Secondo l’Agenzia nazionale per le nuove tecnologie, l’energia e lo sviluppo economico sostenibile (Enea) un nucleo famigliare di tre persone può dedicare al bucato fino all’8% dei consumi elettrici, che possono essere ridotti in generale con piccoli accorgimenti e, per quanto riguarda l’uso della lavatrice, assumendo una nuova cultura del lavaggio dei capi che indossiamo. Nel 2021 in Italia sono stati prodotti 319,9 TWh di energia elettrica, ossia quasi 320 miliardi di kilowattora. Il 59% di questa energia (circa 189 TWh) è stata prodotta da fonti non rinnovabili, tra le quali il gas che proprio in questo periodo sta raggiungendo prezzi insostenibili.

Usando i dati del 2019, il consumo medio energetico di una famiglia è stato di circa 2.700 kilowattora all’anno derivante da elettrodomestici di uso comune e sappiamo anche che, in Italia, ci sono circa 26 milioni di famiglie.

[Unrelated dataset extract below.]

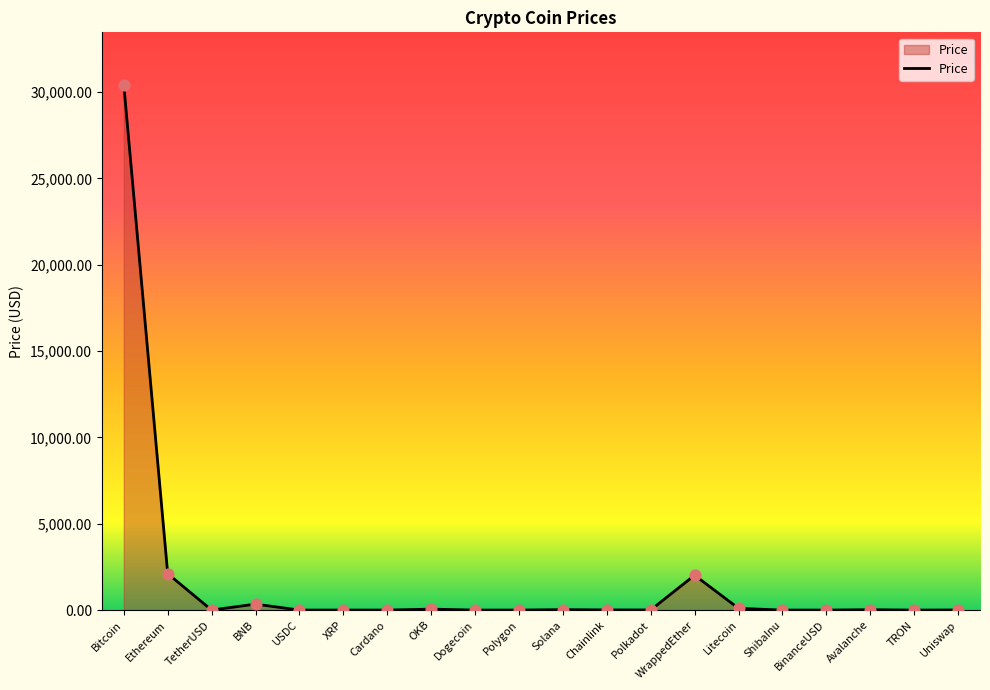

What is the change in value from XRP to TRON?

-0.5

Abbiamo quindi elementi sufficienti per calcolare, in modo molto approssimativo, quale impatto può avere il ridurre i cicli di lavaggio anche soltanto del 10% ovvero, anche in questo caso in modo sommario, ridurre di una volta al mese l’uso della lavatrice (supponendo che una famiglia faccia in media 12 bucati al mese, circa 3 ogni settimana). Dei 2.700 kWh (kilowattora) consumati mediamente ogni anno da una famiglia, 216 kWh circa sono destinati al bucato (8%). Moltiplicandoli per i 26 milioni di famiglie si arriverebbe a stabilire che, in Italia, per lavare i panni vengono impiegati ogni anno 5,6 TWh di energia elettrica. Riducendo del 10% il ricorso alla lavatrice si risparmia più di mezzo TWh di energia elettrica, pari al 2% del consumo annuo nazionale. Poiché più della metà dell’energia elettrica è prodotta da fonti non rinnovabili, si può dedurre che questo risparmio coincida con poco più dell’1% dei consumi di gas che, nel nostro paese, consumiamo in ragione di 76,1 miliardi di metri cubi l’anno. Tutto ciò senza grossi impatti sulla nostra quotidianità, risparmiando sulle bollette, inquinando meno e persino facendo meno fatica.